BEGIN INPUT DATA

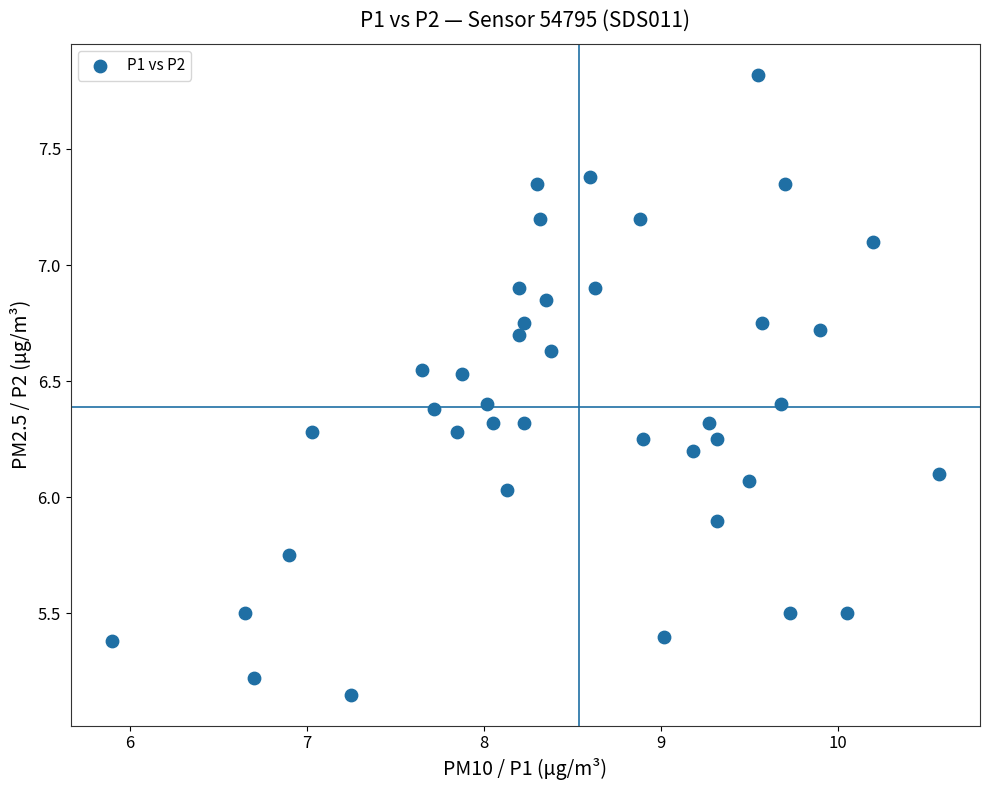

What is the range of Y values (max minus min)?

2.7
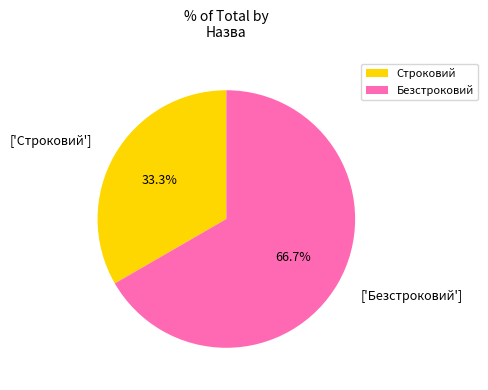

Is it true that Безстроковий is 67% of the pie?

True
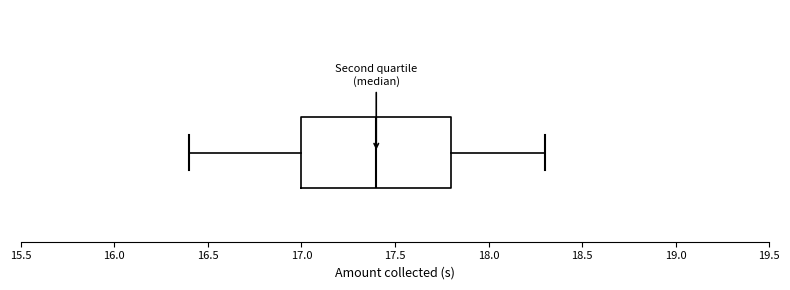

Where is the right edge of the box on the x-axis? The values are not printed on the chart, so give them approximately, as read against the axis.

17.8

END INPUT DATA

Please reproduce the lines above word for word, leaving out the pictures.

* _PROBLEM SOLUTION_:
What is the range of Y values (max minus min)?

2.7

Is it true that Безстроковий is 67% of the pie?

True

Where is the right edge of the box on the x-axis? The values are not printed on the chart, so give them approximately, as read against the axis.

17.8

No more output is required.